|Mmmm, Mmmm Good
At first glance, this looks like a decent recipe. As you continue reading down you must be wondering, where in the world is this coming from and what is it supposed to be? How do you combine all these ingredients and get anything eatable?
To answer some of your questions, this recipe comes from the Vermont Department of Corrections. Many other correctional facilities use this recipe called “Nutraloaf”[i] (Greenwood). An article in the American Bar Association Journal explains that this meal is a “disciplinary measure” and it seems that is comes up mostly to punish wrong deeds of prisoners who commit a separate infraction while in jail. The foods included are “nutritionally correct”, but what is the problem?
Part of the point of this meal allows people to eat without utensils. And though the foods are all legitimate, there are a lot of starchy ingredients so it causes constipation. Lastly, it apparently has an “uncontroverted unpleasant taste”.

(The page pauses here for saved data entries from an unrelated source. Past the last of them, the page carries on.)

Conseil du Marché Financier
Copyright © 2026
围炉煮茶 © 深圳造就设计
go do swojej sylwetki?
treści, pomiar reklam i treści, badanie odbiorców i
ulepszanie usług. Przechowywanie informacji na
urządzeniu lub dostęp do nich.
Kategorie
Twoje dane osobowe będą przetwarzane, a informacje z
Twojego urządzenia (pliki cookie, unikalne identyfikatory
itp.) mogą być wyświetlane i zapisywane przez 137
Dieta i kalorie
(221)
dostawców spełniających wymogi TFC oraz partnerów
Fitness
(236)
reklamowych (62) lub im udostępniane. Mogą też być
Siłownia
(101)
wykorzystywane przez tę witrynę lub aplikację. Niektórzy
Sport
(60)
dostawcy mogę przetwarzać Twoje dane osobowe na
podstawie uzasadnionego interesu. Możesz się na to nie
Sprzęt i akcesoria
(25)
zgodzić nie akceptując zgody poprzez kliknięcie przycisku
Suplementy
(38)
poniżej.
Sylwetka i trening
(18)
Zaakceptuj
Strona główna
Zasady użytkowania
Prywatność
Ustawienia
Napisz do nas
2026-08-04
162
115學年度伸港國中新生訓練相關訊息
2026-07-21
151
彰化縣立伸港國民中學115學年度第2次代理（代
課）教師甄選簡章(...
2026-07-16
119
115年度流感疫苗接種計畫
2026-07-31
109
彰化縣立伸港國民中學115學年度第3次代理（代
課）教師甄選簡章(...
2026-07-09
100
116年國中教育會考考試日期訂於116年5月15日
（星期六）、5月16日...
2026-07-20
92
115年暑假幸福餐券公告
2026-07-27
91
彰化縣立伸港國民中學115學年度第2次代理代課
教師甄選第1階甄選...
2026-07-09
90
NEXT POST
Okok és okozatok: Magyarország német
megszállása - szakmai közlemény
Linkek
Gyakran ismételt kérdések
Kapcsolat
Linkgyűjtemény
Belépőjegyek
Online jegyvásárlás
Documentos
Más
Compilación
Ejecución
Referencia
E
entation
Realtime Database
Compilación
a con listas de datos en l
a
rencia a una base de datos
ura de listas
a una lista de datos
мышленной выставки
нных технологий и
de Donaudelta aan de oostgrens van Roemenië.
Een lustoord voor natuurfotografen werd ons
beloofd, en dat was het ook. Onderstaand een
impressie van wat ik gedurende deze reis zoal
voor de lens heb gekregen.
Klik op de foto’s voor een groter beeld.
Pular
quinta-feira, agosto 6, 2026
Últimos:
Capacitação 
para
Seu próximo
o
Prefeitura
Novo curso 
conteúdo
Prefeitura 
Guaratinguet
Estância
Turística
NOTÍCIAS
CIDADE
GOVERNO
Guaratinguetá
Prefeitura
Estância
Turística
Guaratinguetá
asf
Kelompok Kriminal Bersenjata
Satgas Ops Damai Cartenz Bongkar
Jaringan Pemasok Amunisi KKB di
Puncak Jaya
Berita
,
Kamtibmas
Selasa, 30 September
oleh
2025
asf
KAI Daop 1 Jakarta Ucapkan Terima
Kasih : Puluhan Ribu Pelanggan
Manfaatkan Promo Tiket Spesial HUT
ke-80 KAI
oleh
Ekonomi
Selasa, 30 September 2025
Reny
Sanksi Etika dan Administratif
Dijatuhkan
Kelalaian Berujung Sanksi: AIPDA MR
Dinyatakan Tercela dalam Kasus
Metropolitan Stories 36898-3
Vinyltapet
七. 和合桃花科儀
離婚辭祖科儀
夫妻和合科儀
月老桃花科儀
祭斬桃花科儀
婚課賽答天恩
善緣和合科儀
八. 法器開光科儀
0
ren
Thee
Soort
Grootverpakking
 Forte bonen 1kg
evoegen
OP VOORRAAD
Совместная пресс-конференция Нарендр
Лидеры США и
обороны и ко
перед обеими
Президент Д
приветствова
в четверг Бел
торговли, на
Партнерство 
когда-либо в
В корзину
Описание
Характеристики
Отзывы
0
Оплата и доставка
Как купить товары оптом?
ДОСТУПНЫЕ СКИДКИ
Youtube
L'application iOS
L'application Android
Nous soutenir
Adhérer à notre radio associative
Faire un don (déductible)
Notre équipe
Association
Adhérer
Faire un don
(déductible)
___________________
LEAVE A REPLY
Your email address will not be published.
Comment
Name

How many of us are similarly punishing ourselves? I do not have a picture, but try to imagine what this meal may look like. Eating in this manner seems to really miss the point of food. Actually, if you are honestly eat this way you may be violating your own Eighth Amendment and 14th Amendment rights. Prisoners that must eat this “bread-and-water diet” in correctional facilities across the country use these Constitutional arguments against their facilities. Approximately 15 states participate in this diet.
How different is your diet from this extreme, yet current example? Are you missing the point? Is it just food, or punishment?
Greenwood, Arin. “It’s What’s For Dinner.” ABA Journal 17 July 2010: 1.
 This disciplinary meal is served in areas including Maricopa County jail in Phoenix, Arizona, Vermont, Washington, state courts in: Illinois, New York, and West Virginia, and the entire 8th and 9th Circuits (which include: North Dakota, South Dakota, Nebraska, Minnesota, Iowa, Missouri, Montana, Idaho, and Nevada)
[i] Greenwood, Arin. “It’s What’s For Dinner.” ABA Journal 17 July 2010: 1.